Чтобы скорее перевести разговор с этих мрачных воспоминаний на что-нибудь другое, Хенсон спросил Берта:
- Как урожай в этом году?
- Да так себе, неважный, сэр. Ячмень совсем пустой, пшеницу ржа поела, а овес так заглушили сорняки, что его и убирать-то, пожалуй, не стоило.
- Он на ферме у Доджей работает, сэр, - объяснил хозяин, - фермой теперь миссис Додж управляет, вдовица. Муженек-то ее в четырнадцатом ушел в армию, ну и помер от дизентерии, когда его обратно раненого везли. Его в море похоронили, так и бросили в воду. А он только этой фермой и жил, сэр, ну, вдова его решила дальше хозяйство вести в его, значит, память. Она говорит, это, мол, единственное, что от него осталось, потому что даже могилки его нет, сэр, чтоб прийти цветочки посадить в воскресенье. А только это дело пропащее, сэр, разве женщина может как следует хозяйство вести, правда ведь, Берт?
- Нет, не может, - отозвался Берт. - Да теперь все уж не то, что в старые времена, все не так. Вот, помнится, дома у нас каждый год настоящий был урожай. И каждый раз такую гулянку закатывали, и пиво варили, сами варили, и никаких разговоров не было насчет рабочего дня. При луне частенько работали. Но зато фермер нам такого крепкого пива давал, какого душе только угодно. Пиво варили в марте и в октябре, так-то, и мартовское пиво пили от октября до марта, а октябрьское - от марта до октября. Настоящее было пиво, редкой крепости. Да только теперь уж этого ничего нет. Совсем теперь не то, что прежде, когда я молодой был.
Хенсон встал и расплатился с хозяином.
- Мне на Прескот вправо, что ли, сворачивать, хозяин?
- Сейчас, сэр, я покажу.
Хозяин подошел к двери.
- Вот церковь пройдете, сэр, и сразу вправо берите, и идите до пустого домика, где раньше старый Билл Уикхэм с сыном жил, а оттуда возьмите влево. И там указательный столб будет.

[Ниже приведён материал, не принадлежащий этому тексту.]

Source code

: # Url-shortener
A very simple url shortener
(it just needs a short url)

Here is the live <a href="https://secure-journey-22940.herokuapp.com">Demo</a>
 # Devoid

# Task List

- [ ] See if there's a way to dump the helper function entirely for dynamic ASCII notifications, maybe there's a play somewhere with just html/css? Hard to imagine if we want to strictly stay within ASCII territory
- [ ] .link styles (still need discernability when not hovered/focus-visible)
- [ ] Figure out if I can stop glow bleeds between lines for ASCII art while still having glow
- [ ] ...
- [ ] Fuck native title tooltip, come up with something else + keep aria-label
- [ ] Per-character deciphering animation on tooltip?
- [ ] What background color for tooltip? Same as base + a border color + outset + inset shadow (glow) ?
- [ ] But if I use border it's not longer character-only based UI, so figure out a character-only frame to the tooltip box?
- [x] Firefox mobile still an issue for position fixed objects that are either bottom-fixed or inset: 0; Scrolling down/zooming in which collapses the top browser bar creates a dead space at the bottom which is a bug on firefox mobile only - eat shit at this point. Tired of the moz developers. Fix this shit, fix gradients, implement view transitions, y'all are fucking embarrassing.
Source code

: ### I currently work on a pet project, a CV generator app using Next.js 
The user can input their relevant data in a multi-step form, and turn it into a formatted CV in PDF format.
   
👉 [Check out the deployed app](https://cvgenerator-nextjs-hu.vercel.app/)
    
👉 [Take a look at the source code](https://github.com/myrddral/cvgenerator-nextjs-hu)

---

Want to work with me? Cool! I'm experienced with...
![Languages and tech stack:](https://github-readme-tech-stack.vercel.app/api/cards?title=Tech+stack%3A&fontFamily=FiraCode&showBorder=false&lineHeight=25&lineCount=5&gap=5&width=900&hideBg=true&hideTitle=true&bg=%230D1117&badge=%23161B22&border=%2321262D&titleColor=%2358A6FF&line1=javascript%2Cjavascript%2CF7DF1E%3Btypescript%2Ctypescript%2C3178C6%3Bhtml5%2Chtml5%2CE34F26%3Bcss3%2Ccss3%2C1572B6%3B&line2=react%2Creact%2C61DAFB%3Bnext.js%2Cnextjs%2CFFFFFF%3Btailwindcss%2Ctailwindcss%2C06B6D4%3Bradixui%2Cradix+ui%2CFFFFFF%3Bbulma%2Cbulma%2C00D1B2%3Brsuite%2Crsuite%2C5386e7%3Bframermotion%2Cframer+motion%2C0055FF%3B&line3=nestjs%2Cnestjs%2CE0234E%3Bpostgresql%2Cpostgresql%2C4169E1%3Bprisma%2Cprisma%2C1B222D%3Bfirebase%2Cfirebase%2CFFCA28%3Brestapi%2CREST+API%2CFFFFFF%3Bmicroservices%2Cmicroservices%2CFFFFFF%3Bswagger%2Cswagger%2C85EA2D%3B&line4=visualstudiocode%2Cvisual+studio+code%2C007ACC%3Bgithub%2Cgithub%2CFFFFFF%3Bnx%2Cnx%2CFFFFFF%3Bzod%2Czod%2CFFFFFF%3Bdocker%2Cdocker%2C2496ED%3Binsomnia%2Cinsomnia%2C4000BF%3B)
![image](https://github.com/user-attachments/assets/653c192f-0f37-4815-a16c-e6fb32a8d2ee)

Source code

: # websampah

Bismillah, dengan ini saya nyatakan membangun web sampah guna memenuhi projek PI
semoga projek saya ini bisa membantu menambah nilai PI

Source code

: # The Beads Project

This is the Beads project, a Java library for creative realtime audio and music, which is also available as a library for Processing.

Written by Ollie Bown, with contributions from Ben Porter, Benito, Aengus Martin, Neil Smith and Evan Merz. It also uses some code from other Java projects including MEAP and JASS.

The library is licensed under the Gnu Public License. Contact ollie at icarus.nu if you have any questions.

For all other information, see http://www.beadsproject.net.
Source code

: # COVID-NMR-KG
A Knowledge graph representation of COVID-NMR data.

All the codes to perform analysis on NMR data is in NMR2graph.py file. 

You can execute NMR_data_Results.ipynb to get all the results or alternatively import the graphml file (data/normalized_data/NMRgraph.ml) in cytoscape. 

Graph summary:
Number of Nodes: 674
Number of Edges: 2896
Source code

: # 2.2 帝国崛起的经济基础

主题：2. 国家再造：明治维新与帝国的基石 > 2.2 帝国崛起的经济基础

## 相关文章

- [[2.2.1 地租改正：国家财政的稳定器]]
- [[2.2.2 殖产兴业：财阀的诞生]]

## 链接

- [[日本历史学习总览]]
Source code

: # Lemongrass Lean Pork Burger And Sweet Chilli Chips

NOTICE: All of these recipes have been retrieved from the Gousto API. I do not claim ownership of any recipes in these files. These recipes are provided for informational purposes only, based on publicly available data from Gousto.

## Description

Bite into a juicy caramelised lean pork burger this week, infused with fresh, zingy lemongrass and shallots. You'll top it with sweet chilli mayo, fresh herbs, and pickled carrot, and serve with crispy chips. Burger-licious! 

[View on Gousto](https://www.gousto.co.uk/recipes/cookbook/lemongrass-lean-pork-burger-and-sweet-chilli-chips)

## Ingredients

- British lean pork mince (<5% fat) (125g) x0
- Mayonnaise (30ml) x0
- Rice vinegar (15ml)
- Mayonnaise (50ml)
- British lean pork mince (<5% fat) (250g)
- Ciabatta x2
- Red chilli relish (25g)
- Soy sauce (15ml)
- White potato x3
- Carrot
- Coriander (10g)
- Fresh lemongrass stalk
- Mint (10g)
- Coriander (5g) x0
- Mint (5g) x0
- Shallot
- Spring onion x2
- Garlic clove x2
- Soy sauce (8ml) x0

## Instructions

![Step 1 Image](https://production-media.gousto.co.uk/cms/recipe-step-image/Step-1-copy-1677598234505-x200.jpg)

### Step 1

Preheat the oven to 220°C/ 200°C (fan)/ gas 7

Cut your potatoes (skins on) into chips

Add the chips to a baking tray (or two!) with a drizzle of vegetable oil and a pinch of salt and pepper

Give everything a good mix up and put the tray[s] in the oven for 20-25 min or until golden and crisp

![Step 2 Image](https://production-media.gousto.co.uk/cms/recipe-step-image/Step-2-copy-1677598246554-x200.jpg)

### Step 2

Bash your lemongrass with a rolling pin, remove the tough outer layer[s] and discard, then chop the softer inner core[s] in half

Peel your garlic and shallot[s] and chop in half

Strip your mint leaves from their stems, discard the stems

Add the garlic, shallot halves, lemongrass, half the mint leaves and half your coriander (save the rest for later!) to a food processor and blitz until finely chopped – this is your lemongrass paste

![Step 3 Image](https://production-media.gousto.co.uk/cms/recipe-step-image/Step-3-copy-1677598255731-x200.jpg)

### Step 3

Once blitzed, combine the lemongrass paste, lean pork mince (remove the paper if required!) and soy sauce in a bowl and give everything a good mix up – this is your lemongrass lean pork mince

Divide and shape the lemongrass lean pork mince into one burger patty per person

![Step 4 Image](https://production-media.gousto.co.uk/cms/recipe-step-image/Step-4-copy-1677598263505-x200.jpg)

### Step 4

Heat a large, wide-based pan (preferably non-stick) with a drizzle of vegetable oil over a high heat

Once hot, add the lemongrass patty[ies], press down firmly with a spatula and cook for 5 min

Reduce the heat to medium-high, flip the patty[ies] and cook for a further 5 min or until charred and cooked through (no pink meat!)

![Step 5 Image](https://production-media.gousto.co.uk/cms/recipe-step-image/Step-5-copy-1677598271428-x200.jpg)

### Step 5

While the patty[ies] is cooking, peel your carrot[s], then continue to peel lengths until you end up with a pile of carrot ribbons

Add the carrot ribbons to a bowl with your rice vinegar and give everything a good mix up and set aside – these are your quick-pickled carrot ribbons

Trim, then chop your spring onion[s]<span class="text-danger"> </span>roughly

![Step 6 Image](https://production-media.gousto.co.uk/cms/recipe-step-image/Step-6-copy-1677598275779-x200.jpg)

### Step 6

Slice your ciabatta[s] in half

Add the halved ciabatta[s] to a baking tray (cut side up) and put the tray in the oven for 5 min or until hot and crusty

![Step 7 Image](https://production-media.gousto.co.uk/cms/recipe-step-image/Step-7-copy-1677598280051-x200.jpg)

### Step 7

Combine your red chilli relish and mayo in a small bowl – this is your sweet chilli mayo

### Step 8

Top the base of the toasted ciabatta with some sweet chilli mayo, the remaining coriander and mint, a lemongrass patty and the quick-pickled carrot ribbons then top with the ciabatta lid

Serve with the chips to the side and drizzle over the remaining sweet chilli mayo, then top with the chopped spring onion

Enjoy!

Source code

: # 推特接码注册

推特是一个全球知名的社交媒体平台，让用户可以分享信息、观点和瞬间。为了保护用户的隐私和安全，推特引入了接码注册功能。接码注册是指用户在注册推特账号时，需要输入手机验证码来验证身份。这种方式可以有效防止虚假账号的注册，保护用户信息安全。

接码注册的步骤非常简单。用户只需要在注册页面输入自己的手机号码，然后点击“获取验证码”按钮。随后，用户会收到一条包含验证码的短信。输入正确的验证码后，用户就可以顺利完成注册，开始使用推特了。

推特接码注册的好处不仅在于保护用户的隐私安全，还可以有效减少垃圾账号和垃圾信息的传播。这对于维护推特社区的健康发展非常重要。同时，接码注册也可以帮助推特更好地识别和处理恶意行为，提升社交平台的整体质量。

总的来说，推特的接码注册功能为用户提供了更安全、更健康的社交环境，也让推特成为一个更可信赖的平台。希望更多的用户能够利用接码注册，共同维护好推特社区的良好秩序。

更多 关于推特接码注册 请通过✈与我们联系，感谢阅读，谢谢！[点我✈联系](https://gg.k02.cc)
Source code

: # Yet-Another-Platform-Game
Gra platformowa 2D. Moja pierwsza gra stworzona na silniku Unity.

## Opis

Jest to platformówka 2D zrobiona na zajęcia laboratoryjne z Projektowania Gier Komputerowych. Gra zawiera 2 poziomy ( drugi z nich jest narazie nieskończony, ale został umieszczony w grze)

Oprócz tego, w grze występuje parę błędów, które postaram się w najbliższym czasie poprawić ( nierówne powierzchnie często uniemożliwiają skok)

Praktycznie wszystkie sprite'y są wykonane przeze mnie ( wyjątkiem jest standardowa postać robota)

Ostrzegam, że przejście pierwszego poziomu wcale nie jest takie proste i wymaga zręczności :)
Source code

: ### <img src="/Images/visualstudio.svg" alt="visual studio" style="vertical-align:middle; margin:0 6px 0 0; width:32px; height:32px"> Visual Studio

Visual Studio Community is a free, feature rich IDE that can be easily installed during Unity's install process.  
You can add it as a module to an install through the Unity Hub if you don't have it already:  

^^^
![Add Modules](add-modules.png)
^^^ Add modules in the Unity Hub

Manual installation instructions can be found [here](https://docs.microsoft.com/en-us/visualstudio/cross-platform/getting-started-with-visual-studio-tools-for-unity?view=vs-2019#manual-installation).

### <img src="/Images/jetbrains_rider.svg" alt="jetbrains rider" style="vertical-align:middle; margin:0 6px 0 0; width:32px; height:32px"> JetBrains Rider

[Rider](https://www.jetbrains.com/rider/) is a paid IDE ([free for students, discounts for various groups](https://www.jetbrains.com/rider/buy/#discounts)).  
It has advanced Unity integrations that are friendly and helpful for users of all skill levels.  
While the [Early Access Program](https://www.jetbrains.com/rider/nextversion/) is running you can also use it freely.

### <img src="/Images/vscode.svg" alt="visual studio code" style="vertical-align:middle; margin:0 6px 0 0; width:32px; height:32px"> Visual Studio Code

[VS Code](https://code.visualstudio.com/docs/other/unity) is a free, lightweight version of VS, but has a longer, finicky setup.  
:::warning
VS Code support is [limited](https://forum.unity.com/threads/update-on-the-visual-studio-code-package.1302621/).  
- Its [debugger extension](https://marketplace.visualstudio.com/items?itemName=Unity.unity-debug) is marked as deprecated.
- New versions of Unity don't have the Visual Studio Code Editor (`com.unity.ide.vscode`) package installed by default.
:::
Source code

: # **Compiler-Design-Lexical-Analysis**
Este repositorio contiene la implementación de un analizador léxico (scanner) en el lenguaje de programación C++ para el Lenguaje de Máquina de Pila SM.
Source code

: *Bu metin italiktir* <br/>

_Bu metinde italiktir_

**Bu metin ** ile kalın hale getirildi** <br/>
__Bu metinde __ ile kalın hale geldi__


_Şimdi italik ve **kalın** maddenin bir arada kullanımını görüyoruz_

- До свидания! - сказал Хенсон Берту.
- До свидания, сэр!
- До свидания, хозяин.
- До свидания, сэр, спасибо вам, сэр.
Хенсон остановился, чтобы еще раз взглянуть на пат мятник жертвам войны. Некоторые имена теперь кое-что говорили ему. Он уже почти жалел, что прервал воспоминания хозяина. Интересно, что было с Битсоном и Нейлором, о которых тот не успел рассказать? Впрочем, нет, он правильно сделал, что ушел. Нужно же как-то уйти наконец от всех этих смертей и страданий, от разрушения, плача по убитым и горьких мук. Нужно строить новую жизнь. Но кто будет ее строить? Должно уйти из жизни хотя бы одно поколение, поколение, у которого слишком много воспоминаний и обид.
Он поднял руку, чтобы отдать честь, сознавая, что жест его, должно быть, выглядит несколько театральным со стороны, и отвернулся. В живой изгороди, окружавшей памятник, он сломал веточку шиповника с ягодой и воткнул ее в петлицу. Потом стал насвистывать старую походную песню, делая вид, будто ему весело, - "Где же парни из деревни нашей…" Вдруг он резко оборвал свист - перед ним был пустующий домик Уикхэмов, имена которых тоже стояли на гранитном кресте. Да, от этой песни как-то не стало веселей.
Ловушка
Леонард Краули быстро шел по Пикадилли, направляясь в свой клуб, и настроение у него было превосходное; он даже спрашивал себя, откуда это берутся люди, недовольные жизнью. Такой оптимизм, которому мог бы позавидовать сам Панглосс, объяснялся не только тем, что новый костюм сидел на нем безупречно, а июньское утро было мягким и теплым, но и тем, что жизнь вообще была к Краули в высшей степени благосклонна.
Его размышления были неожиданно прерваны - чья-то рука опустилась ему на плечо, и голос, показавшийся ему незнакомым, произнес:
- Привет, Краули! Куда это ты так бодро шагаешь?
Краули остановился и удивленно посмотрел на встречного. Перед ним стоял, опираясь на палку, худой, пожалуй даже изможденный человек в потрепанной форме армейского капитана. На левой руке у него синела госпитальная повязка.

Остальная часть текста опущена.